Please pick out each line of the records below that contains the word "lien" and copy those lines.

■ SOURCE RECORDS:
>>>

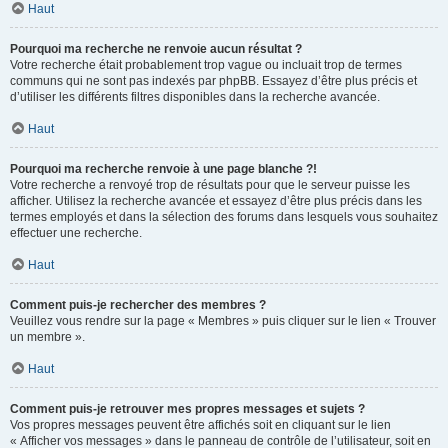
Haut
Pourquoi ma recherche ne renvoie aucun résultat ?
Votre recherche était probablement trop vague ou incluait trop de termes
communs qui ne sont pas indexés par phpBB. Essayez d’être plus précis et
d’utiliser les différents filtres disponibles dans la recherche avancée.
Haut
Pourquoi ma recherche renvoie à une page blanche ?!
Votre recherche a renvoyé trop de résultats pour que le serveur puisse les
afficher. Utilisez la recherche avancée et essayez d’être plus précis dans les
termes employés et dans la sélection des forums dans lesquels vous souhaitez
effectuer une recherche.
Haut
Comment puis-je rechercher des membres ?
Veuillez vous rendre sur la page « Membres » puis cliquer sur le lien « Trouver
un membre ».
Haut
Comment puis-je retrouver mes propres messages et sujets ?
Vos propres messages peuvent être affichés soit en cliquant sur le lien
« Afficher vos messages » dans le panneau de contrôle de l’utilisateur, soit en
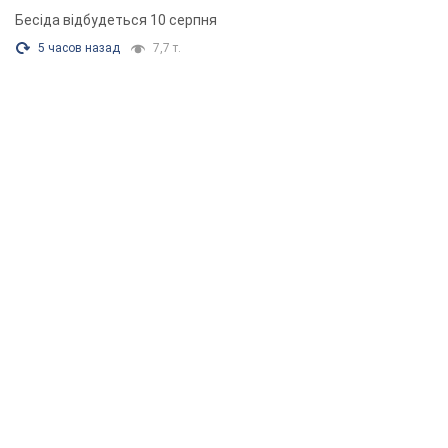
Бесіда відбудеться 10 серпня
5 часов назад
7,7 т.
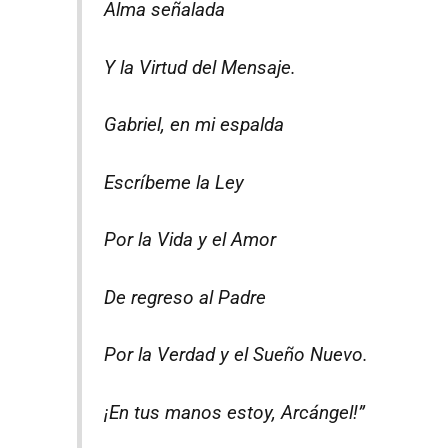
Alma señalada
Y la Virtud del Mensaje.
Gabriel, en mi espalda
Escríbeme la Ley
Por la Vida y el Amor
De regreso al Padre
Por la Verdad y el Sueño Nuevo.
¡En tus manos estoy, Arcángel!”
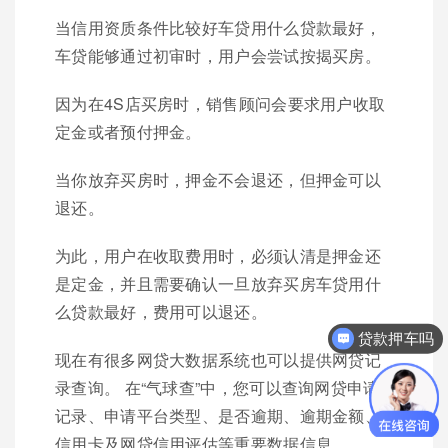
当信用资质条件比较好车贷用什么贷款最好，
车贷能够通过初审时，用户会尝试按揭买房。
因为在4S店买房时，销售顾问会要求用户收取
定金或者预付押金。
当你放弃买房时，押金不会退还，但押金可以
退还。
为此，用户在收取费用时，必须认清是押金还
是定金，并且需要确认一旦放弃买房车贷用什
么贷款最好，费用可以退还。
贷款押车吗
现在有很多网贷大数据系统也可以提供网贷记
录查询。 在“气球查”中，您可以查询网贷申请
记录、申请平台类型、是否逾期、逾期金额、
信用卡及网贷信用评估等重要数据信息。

<<<
>>>

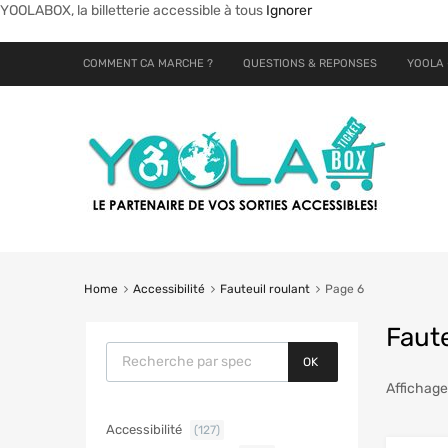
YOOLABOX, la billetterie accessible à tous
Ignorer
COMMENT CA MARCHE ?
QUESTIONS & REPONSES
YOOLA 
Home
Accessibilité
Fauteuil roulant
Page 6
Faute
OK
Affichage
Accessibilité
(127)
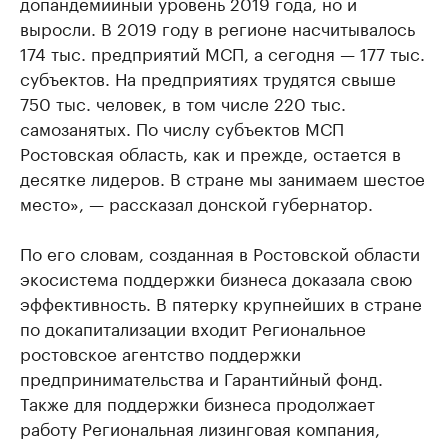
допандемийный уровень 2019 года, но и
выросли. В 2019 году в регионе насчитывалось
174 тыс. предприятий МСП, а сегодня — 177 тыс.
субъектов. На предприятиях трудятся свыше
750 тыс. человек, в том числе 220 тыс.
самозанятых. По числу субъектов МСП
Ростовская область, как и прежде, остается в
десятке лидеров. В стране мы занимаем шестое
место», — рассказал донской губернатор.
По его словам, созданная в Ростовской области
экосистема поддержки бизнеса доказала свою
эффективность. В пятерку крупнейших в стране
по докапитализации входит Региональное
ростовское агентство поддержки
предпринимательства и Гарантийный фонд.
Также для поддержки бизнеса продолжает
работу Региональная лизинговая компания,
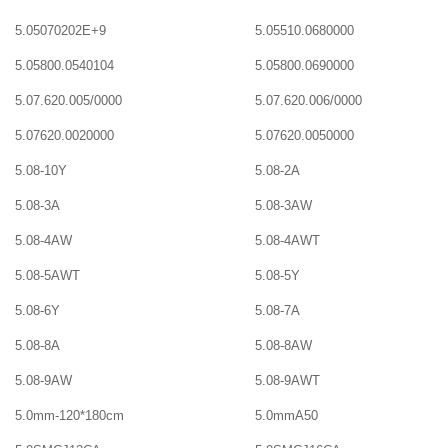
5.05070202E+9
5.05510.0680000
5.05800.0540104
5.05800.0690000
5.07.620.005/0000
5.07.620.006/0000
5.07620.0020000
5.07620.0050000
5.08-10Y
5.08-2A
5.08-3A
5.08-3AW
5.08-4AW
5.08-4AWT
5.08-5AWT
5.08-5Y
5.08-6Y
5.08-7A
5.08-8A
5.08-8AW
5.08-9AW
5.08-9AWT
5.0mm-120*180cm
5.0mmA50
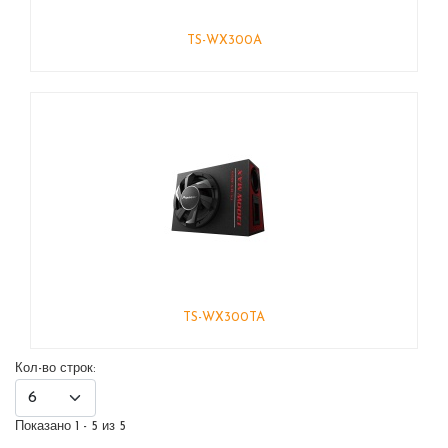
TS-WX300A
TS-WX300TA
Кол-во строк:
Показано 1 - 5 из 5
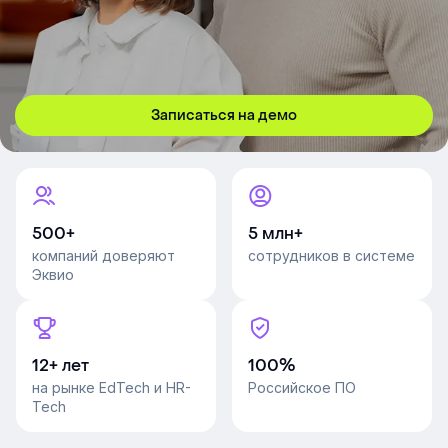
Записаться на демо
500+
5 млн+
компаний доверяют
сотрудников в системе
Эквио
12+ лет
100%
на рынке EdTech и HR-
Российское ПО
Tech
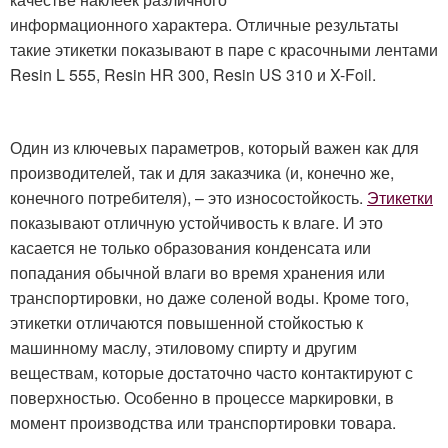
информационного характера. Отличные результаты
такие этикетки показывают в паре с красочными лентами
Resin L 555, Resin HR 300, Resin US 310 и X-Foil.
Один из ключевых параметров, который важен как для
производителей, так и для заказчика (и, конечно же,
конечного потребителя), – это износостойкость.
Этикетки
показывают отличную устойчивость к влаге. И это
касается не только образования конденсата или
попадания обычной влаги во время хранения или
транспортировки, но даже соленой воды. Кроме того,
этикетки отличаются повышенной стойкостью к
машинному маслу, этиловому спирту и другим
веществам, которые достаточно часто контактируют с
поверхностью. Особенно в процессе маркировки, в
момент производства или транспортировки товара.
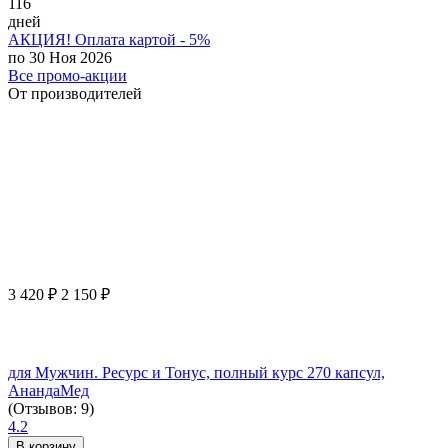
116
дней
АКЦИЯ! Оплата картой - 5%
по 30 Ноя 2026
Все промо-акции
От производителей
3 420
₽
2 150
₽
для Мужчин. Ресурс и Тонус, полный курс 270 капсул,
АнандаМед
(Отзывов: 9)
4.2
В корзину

<<<

■ ANSWER:
Veuillez vous rendre sur la page « Membres » puis cliquer sur le lien « Trouver
Vos propres messages peuvent être affichés soit en cliquant sur le lien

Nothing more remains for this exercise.